If she can win the primary, Jones has some advantages over Hurd. This district, which stretches halfway across the state thanks to insane gerrymandering, has flip-flopped between Democratic and GOP representation for years, with nobody holding it for more than two terms since 2007. Hurd won his first term in 2014 by 2,400 votes against Democratic Rep. Pete Gallego. In 2016, Hurd won by 3,000 votes. Those are pretty close races in a district where roughly 115,000 people voted in the midterm and 229,000 voted in the presidential election.
This race is also happening amid a wave of Democratic victories around the country, with some high-level GOP operatives already bracing for a possible bloodbath in 2018.
Jones expressed frustration that Hurd routinely votes against his constituents’ interests but seems to get away with it because of his reputation for being “the nice guy.” Last year, Hurd gave people warm fuzzies about bipartisanship by live-streaming a 1,600-mile road trip with Texas Democratic Rep. Beto O’Rourke. HuffPost thought it looked fun (even if it was a political calculation by O’Rourke, who proposed the trip and announced a Senate run weeks later). Jones scoffed.
“When bipartisanship means two dudes get in a car and help each other get elected, we’re all fucking screwed,” she said.
Instead, Jones ran through Hurd’s record. He voted to delay the implementation of smog reduction measures by eight years, despite 1 in 13 Texans having asthma (with even higher rates in communities of color, like his). He voted nine times to repeal the Affordable Care Act. He voted for the GOP’s tax bill, which benefits the rich and raises taxes on middle-class families over time. He’s been quiet about Congress’ failure to renew funding for the Children’s Health Insurance Program, which is set to expire and would affect 400,000 kids in Texas.
“When bipartisanship means two dudes get in a car and help each other get elected, we’re all fucking screwed.”
It’s particularly outrageous that Hurd hasn’t signed onto a bipartisan bill, the Dream Act, to preserve the Deferred Action for Childhood Arrivals program, Jones said.
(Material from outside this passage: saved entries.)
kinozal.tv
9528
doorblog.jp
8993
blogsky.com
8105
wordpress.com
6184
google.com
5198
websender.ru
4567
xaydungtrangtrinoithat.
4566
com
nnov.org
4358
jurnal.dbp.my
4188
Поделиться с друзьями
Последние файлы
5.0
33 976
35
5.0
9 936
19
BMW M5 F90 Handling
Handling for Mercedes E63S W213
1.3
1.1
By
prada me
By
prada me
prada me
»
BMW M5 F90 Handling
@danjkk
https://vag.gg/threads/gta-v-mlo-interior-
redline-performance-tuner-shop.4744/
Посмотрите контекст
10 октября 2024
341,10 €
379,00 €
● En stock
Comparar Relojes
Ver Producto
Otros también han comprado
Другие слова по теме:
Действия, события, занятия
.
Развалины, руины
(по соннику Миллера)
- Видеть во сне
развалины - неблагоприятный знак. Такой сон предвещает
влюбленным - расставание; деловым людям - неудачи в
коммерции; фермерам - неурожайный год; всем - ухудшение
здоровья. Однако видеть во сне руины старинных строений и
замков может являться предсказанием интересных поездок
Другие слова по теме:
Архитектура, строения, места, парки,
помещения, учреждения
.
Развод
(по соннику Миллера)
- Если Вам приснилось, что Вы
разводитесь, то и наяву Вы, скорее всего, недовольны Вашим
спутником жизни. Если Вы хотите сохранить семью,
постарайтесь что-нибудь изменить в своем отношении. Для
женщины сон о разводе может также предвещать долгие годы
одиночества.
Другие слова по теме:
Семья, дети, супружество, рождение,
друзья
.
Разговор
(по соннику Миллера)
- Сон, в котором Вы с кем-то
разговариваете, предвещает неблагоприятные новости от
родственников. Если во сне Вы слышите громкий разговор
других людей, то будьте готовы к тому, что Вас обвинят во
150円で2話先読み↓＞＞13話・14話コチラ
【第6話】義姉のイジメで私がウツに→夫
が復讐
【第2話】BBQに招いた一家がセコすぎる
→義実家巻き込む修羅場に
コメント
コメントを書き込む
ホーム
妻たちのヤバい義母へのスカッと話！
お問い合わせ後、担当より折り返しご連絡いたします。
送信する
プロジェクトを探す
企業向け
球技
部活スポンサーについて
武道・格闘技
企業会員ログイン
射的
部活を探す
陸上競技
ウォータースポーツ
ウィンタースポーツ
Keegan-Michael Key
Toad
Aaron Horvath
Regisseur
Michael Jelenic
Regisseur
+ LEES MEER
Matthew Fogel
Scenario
Trump ended the program in September, and young undocumented immigrants will begin losing protections in greater numbers in March unless Congress passes a law to keep it. If lawmakers fail to act, hundreds of thousands of young undocumented immigrants are at risk of being deported.
Jones said the uncertainty around DACA is “a huge deal” in Texas’ 23rd District, where more than 70 percent of constituents are Latino.
“So I push back on the fact that some say, ‘Oh, he’s not that bad.’ His voting record is awful,” she said. “You don’t get to be a moderate just because you don’t say crazy shit.”
Hurd’s campaign spokesman did not respond to requests for comment.
Since moving back to San Antonio in June, Jones has been living in the house she grew up in. Most people in her community are minorities. Many are low-income. As she’s traveled around the district, she’s met people in border towns living in rank poverty. Some have no running water. Some have no paved roads. Jones said the experience has been a stark reminder of how badly Congress needs diverse voices ― and that now is the time for her to throw her hat in.
“There’s just a point where you just ask yourself the question, ‘Can I afford not to do this?’” Jones said. “I think like a lot of women, you’re done assuming that somebody is going to do for you that which you can do yourself.”